Tafsir Ibnu Katsir Surat Al-Baqarah ayat 74

tulisan arab surat albaqarah ayat 74“Kemudian setelah itu hatimu menjadi keras seperti batu, bahkan lebih keras lagi. Padahal di antara batu-batu itu sungguh ada yang mengalir sungai-sungai daripadanya dan di antaranya sungguh ada yang terbelah lalu keluarlah mata air daripadanya dan di antaranya sungguh ada yang meluncur jatuh; karena takut kepada Allah. Dan Allah sekali-kali tidak lengah dari apa yang kamu kerjakan.” (QS. 2:74)
Firman Allah ini sebagai celaan dan kecaman terhadap Bani Israil atas sikap mereka setelah menyaksikan tanda-tanda kekuasaan Allah dan kemampuan-Nya menghidupkan orang yang sudah mati.
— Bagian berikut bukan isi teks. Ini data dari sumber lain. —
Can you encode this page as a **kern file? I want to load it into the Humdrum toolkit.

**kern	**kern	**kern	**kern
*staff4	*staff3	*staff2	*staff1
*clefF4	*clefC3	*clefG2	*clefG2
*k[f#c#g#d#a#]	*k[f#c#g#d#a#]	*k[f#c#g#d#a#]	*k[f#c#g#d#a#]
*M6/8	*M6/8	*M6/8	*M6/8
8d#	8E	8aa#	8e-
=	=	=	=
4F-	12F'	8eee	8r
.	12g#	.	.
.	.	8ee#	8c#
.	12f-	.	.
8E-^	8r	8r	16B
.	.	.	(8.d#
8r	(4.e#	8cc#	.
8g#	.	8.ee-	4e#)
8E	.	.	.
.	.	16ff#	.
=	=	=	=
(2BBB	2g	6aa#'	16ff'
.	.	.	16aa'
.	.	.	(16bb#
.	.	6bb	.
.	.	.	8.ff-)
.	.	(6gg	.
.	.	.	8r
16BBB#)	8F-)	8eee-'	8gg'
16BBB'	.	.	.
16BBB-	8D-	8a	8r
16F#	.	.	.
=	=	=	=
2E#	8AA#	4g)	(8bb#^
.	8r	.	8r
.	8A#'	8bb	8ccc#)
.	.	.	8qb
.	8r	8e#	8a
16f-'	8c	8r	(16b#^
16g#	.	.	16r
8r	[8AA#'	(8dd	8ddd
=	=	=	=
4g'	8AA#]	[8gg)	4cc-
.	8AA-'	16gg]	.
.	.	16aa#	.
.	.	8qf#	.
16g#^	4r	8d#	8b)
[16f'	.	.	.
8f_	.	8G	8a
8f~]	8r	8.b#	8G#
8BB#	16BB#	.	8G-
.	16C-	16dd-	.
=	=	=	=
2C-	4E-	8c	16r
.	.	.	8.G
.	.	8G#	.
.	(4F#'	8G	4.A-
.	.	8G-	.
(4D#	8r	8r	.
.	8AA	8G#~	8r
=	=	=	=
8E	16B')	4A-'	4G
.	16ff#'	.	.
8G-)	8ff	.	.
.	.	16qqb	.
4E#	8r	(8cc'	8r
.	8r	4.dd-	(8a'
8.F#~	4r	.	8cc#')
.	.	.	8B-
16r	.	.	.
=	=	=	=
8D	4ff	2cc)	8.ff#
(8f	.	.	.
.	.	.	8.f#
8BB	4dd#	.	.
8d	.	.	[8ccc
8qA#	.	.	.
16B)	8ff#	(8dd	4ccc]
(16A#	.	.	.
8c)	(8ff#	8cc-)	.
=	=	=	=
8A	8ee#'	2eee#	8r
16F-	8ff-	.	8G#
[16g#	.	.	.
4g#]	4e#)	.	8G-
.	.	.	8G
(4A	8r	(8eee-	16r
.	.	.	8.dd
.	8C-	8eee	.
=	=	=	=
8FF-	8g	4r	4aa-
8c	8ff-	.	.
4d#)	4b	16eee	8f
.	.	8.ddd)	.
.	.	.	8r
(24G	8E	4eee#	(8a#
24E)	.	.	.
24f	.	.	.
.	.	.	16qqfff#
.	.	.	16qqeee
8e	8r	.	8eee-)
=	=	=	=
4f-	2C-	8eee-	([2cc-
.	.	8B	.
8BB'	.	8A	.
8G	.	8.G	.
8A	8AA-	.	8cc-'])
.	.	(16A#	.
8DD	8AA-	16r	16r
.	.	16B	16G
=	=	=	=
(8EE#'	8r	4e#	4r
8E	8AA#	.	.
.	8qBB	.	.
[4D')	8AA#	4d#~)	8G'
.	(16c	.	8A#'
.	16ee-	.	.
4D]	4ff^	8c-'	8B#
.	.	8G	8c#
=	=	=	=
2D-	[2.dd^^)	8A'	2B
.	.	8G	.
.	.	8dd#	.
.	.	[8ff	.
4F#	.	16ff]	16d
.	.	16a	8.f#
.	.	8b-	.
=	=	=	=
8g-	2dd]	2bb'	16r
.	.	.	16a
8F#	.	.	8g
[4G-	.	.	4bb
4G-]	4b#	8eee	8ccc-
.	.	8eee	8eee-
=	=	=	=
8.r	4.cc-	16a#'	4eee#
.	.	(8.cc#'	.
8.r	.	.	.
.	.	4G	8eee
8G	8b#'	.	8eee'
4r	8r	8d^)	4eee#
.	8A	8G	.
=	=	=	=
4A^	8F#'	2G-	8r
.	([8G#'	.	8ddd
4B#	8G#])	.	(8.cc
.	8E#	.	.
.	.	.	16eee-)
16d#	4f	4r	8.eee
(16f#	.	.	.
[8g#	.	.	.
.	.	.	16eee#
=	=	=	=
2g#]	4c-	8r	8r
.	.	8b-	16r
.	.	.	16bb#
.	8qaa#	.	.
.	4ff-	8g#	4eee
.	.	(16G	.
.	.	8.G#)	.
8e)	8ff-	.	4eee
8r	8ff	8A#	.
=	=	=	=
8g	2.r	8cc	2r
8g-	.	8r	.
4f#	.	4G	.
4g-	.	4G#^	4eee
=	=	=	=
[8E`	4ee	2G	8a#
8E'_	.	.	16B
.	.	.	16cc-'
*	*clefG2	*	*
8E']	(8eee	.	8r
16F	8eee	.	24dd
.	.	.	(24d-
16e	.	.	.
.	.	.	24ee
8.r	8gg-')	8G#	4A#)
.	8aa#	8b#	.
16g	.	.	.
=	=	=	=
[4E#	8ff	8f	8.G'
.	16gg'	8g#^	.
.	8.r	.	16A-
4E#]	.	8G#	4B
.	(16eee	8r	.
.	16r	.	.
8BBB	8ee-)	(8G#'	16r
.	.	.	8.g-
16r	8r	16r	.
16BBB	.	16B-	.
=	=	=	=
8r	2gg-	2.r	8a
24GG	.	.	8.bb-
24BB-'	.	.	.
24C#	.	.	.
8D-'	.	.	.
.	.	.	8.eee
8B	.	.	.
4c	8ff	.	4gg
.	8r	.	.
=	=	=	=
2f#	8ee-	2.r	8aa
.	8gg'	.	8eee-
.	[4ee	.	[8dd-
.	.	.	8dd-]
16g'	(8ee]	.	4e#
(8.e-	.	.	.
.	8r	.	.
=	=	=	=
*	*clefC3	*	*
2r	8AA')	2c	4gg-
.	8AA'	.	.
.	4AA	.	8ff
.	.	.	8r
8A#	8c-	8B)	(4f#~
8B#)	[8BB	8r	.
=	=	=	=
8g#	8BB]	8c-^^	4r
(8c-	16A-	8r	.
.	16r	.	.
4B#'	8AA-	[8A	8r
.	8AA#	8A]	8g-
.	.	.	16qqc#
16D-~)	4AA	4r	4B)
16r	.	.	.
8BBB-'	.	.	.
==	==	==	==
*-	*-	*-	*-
“Setelah itu hatimu menjadi keras.” Yaitu “Seperti batu,” yang tidak akan pernah melunak selamanya. Oleh karena itu Allah swt, melarang orang-orang yang beriman menyerupai keadaan mereka dengan berfirman: “Belumkah datang waktunya bagi orang-orang yang beriman untuk menundukkan hati mereka dalam mengingat Allah dan kepada kebenaran yang telah turun (kepada mereka), dan janganlah mereka seperti orang-orang yang sebelumnya telah diturunkan al-Kitab kepadanya, kemudian berlalulah masa yang panjang atas mereka lalu hati mereka menjadi keras. Dan kebanyakan di antara mereka adalah orang-orang yang fasik.” (QS. Al-Hadiid: 16).
Dalam tafsirnya, dari Ibnu Abbas, al-Aufi mengatakan: “Ketika orang yang terbunuh itu dipukul dengan sebagian dari anggota tubuh sapi betina, maka ia duduk dalam keadaan hidup, tidak pernah ia seperti itu sebelumnya. Lalu ditanyakan kepadanya, `Siapakah yang telah membunuhmu? Ia menjawab: `Anak-anak saudaraku yang telah membunuhku.’ Setelah itu, nyawanya dicabut kembali. Ketika Allah mencabut nyawa orang itu, maka anak-anak saudaranya itu berujar, ‘Demi Allah, kami tidak membunuhnya.’ Demikianlah mereka mendustakan kebenaran setelah mereka menyaksikannya sendiri.”
Allah pun berfirman, tsumma qasat quluubukum mim ba’di dzaalika (“Setelah itu hati kalian menjadi keras.”) Yaitu anak-anak saudara orang tersebut. “Seperti batu atau bahkan lebih keras lagi.”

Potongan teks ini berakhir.